Researchers can use the data to explore changes in health service use following a COVID‑19 diagnosis

There has been a concern that COVID‑19 has longer-term impacts on Australian’s health service needs, but to date, there has been minimal data to investigate this impact. The COVID‑19 Register could be used to explore health service patterns, such as GP visits, before and after a COVID‑19 diagnosis. Given that the COVID‑19 Register allows for following individual patients over time, the demonstration analysis explored non-referred attendances (GP visits) at 1, 3 and 6 months following a COVID‑19 diagnosis when compared to the same period before their diagnosis. These time periods were chosen due to the availability of the MBS and PBS data in version 1 and could be broadened with future versions of the data to look at longer term health service use.

The demonstrations also show the ability to look at health usage by different MBS service categories such as specialist attendances.

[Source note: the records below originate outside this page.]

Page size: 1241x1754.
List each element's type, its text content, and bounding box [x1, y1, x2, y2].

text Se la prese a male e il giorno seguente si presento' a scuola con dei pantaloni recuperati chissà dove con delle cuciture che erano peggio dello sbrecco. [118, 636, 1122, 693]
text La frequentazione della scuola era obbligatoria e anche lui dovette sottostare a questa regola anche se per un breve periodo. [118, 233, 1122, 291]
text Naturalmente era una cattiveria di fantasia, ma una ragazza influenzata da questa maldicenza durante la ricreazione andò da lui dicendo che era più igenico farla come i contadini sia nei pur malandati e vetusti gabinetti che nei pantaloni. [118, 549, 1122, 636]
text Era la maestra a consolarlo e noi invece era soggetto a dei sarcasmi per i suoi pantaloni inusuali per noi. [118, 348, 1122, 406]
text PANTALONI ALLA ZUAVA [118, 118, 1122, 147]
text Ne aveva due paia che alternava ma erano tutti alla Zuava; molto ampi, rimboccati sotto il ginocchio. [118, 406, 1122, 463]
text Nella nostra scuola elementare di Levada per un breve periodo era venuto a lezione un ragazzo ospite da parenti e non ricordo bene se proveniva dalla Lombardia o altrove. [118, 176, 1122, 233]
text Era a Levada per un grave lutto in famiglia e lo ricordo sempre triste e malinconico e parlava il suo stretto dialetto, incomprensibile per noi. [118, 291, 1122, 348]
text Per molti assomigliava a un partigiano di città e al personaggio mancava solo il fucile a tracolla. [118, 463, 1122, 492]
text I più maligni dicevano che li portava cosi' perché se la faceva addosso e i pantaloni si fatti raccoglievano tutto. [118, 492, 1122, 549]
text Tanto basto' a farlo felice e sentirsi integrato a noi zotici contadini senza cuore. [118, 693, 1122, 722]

The report also presents an example of how the data could be used to look at prescription patterns following a COVID‑19 diagnosis. Future analysis could use the prescriptions data to look at the effectiveness of antivirals or the impact of COVID‑19 on diabetes prescriptions.

A rich resource for monitoring COVID‑19 in Australia

This report is the first example of how the data in the AIHW’s COVID‑19 Register can be used. Future reports aim to include analyses by priority populations and explore the effects of vaccines, different variants, use of antivirals, and impact of multiple COVID‑19 notifications. The data included in the COVID‑19 Register will be updated regularly, to allow researchers to follow people who have had COVID‑19 over time through the health system.


Department of Health and Aged Care (2023) Coronavirus disease 2019 (COVID-19) epidemiology reports, Australia, 2020–2023, Department of Health and Aged Care, Australian Government, accessed 14 April 2023.